Durante años, Octavio Aceves fue uno de los personajes más queridos del panorama social, donde se codeó con lo más granado del cine, la televisión, la política y hasta la aristocracia. De ahí que su muerte, el pasado 22 de mayo a los 73 años, causara una gran conmoción. Y, a pesar del maravilloso recuerdo que el vidente ha dejado tanto en el público como en aquellos que le conocieron, su último adiós se ha visto empañado por ciertas informaciones que han apuntado a que el argentino —que padecía alzhéimer— murió solo, arruinado y alejado de todos los que le querían.
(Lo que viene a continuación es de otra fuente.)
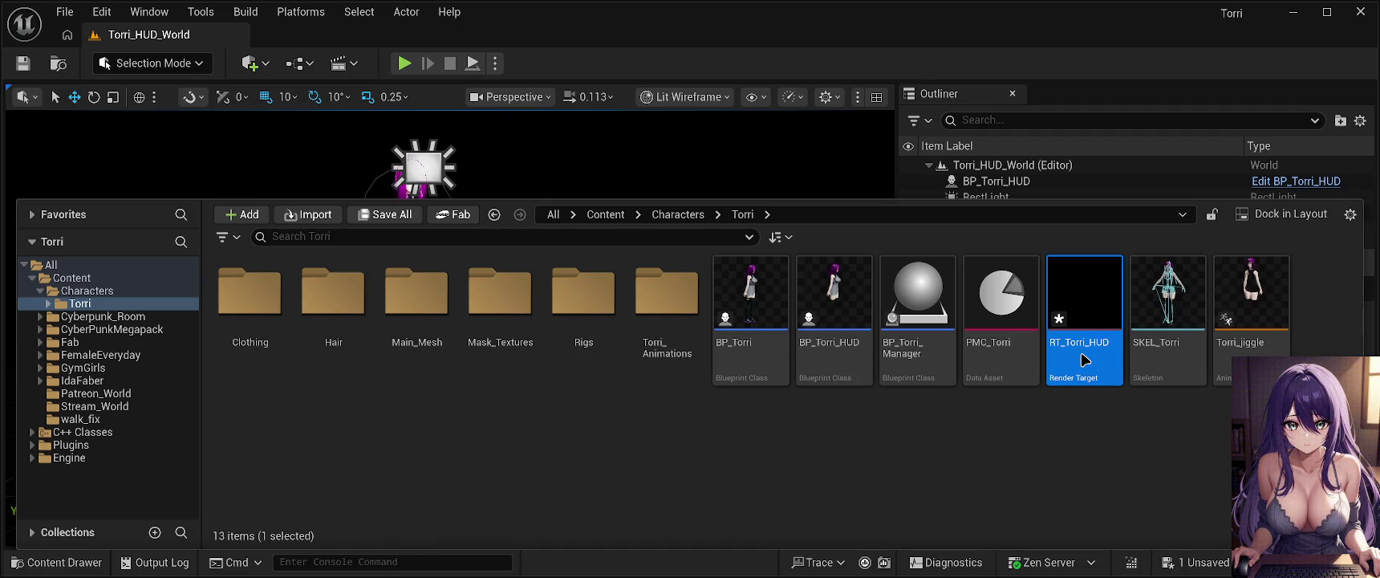
key("ctrl+space")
De ahí que Rubén Barea (44), uno de sus mejores amigos, además de discípulo, haya dado un paso al frente para contar la verdad sobre el final del vidente de los famosos. Precisamente es contra estos contra los que carga, puesto que, según dice, todos los rostros conocidos que tanto se vanagloriaban de ser amigos de Aceves y que se han mostrado tan compungidos por su muerte fueron quienes peor se portaron con él:

«Octavio nunca ha estado solo y siempre ha estado accesible, pero nadie le llamaba porque ya no había dinero. Primero fue su ruina y ya desaparecieron sus amigos, pero luego llegó el alzhéimer y los pocos que podían quedar desaparecieron».

Una triste realidad que, según el futurólogo, el argentino nunca quiso afrontar:

«Él seguía metido en su fantasía de que sus amigos iban a ir a verle y yo incluso le mentía diciéndole que le llamaba mucha gente, porque le hacía ilusión».

MOVIDOS POR El INTERÉS

Arruinado y olvidado, Rubén, al que le unía una amistad de más de 20 años, y Macarena Romero (37), secretaria y amiga de Aceves, se convirtieron en sus ángeles de la guarda. Ellos y sus familias se encargaron de cuidarle y buscarle una residencia cuando le diagnosticaron la enfermedad.

Estuvieron a su lado en todo momento y fueron testigos directos de como los demás le dieron de lado.

«Muchos famosos nunca le quisieron, solo se aprovecharon de él, buscaron el interés y desaparecieron cuando Octavio más los necesitaba», afirma apenado Barea.

Pero tanto él como Macarena sostuvieron su mano hasta el final y ahora sueñan con esparcir sus cenizas en Capri, tal y como el vidente quería. Una última demostración de amistad inquebrantable hacia un hombre «generoso, culto, divertido, brillante y muy querido por la gente anónima».